Because, to quote an old proverb: Pride goes before a fall.
Just like being disrespectful, being prideful can turn you into a nasty person you don’t know.
And you know what? That version is what will stay in people’s minds longer than the sweet, kind version of you.
Truth is, the human mind naturally tends to dwell on negative emotions more.
All your positive contributions to your relationship won’t matter if you:
- Don’t know how to apologize for your mistakes
- Refuse to admit when you’re wrong.
- Always insist on having the last word in an argument
- Fail to acknowledge your partner’s feelings and perspectives
- Make every disagreement a battle of egos rather than a discussion for understanding
- Are unwilling to compromise and expect things to always go your way
- Overlook the importance of expressing gratitude for your partner’s actions and efforts
- Ignore the need for self-reflection and personal growth within the relationship
Need I say more?
8) Always express gratitude
In the list above, you’ll notice how I included the importance of expressing gratitude in a relationship.
Again, this is something many of us neglect when we’ve been together for so long. We begin taking things for granted, and pretty soon our partners begin feeling unappreciated.

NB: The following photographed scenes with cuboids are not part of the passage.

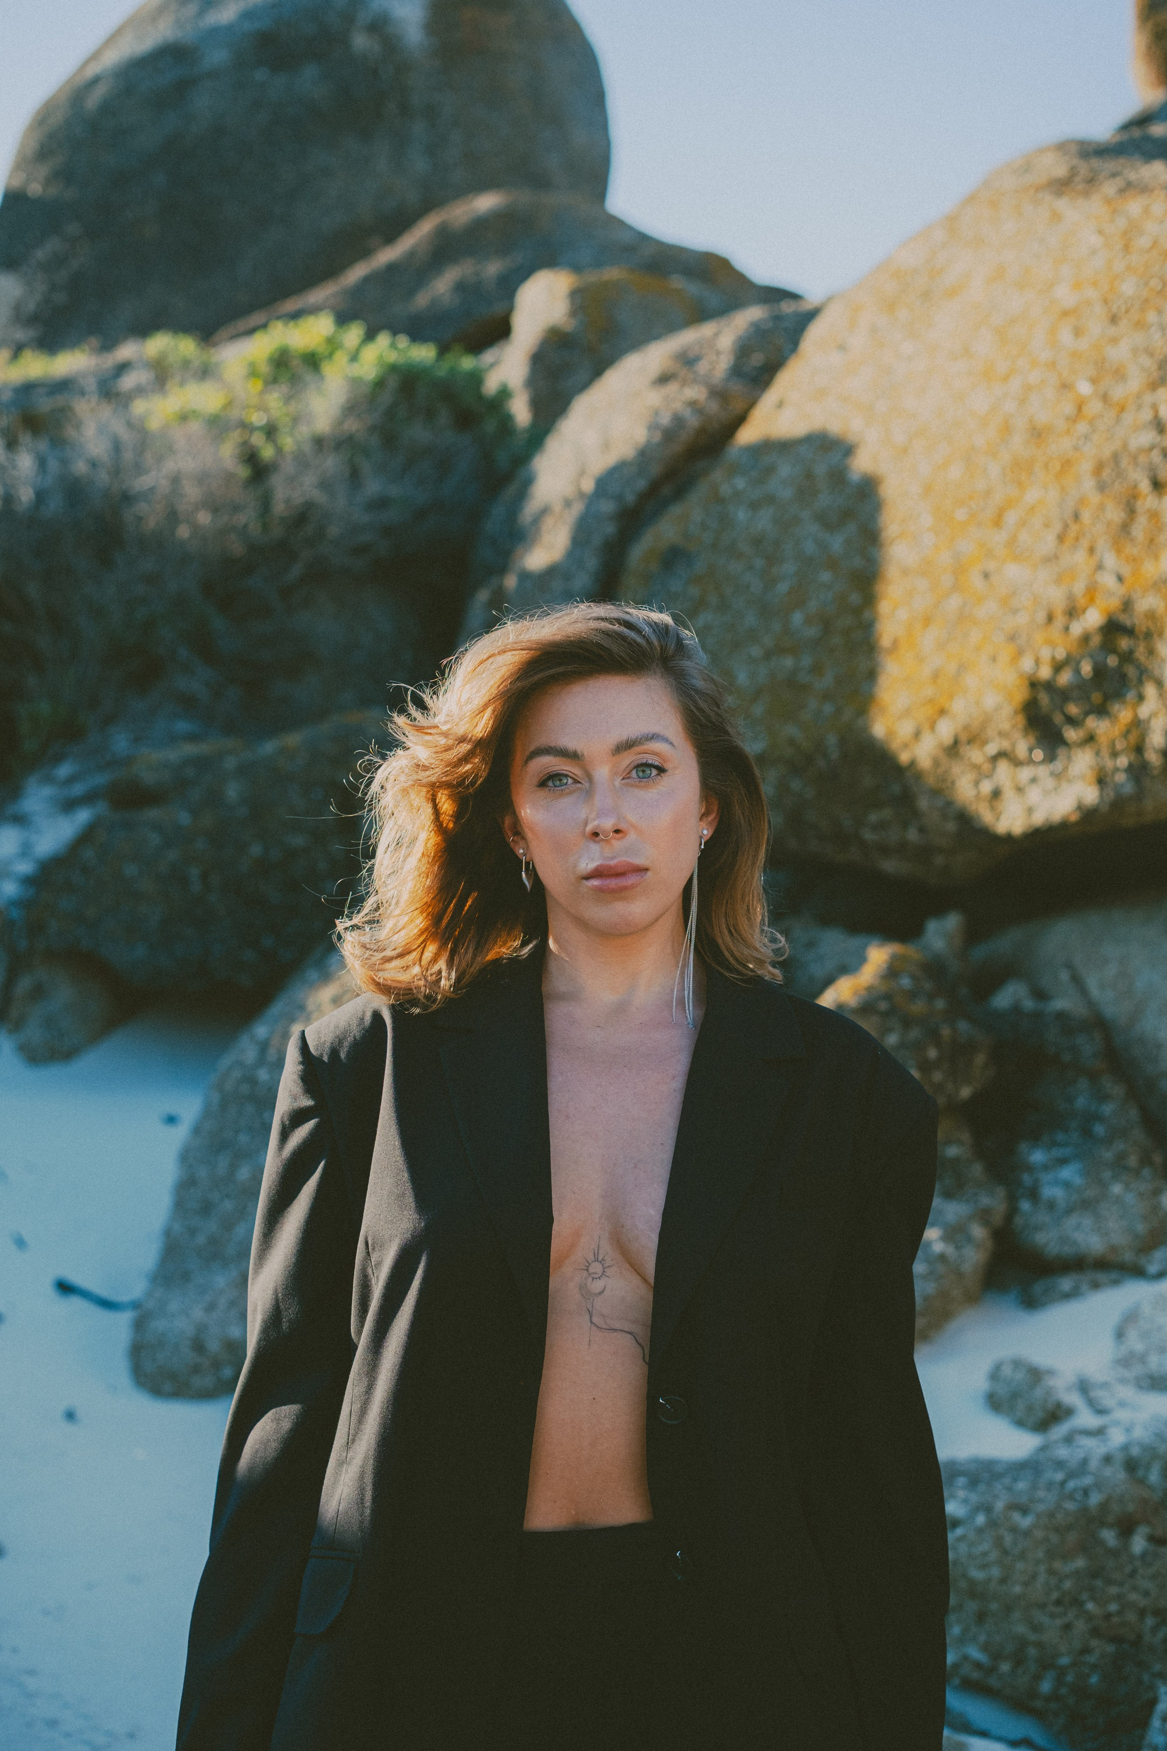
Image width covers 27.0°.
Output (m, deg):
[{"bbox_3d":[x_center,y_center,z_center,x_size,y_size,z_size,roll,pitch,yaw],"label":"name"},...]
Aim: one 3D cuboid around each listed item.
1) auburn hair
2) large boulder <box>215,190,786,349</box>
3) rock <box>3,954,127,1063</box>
[{"bbox_3d":[-0.016,-0.052,1.745,0.315,0.285,0.260,0,0,0],"label":"auburn hair"},{"bbox_3d":[-0.450,-3.250,13.700,3.300,1.100,2.000,0,0,0],"label":"large boulder"},{"bbox_3d":[-2.000,0.510,9.400,0.490,0.430,0.450,0,0,0],"label":"rock"}]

But like I said in the beginning, all it takes is mindfulness. Remember to pause and see how your partner makes your life so much easier and better.
Despite all of my and my husband’s shortcomings, we love expressing gratitude to each other. We say thank you – whether through words, little gifts (donuts! ice cream!), or acts of service – for the smallest things the other does.
I can say that being mindful and staying appreciative has made us better people.
9) Pick up after yourself
Finally, I’m including something every mom has probably told their kid – pick up after yourself.
Seriously? Yes, seriously.
This seemingly simple piece of advice is more than just a reminder to keep your space tidy.
It’s about responsibility, consideration, and respect – which are all central to becoming a better person, especially in a relationship.
When you make the effort to pick up after yourself, you’re showing your partner that you value their comfort and well-being. You’re taking responsibility for your part in creating a pleasant, harmonious living space.
As mundane as it seems, this simple act is actually a powerful statement that you care. That you’re willing to make an effort.
You know what’s the best thing about this? For most people, effort is enough!
It might sound daunting, but becoming a better person is simpler than we think. I would say that it all boils down to thoughtfulness and the willingness to follow through.
When you take the time to think of how you can be a better person and make the people in your life happy, you’ll see that it actually takes very little.
More often than not, it’s the little things that make the biggest impact, as long as they’re done consistently. A kind word, a thoughtful gesture, an expression of gratitude.
And you know what? They won’t even cost you anything!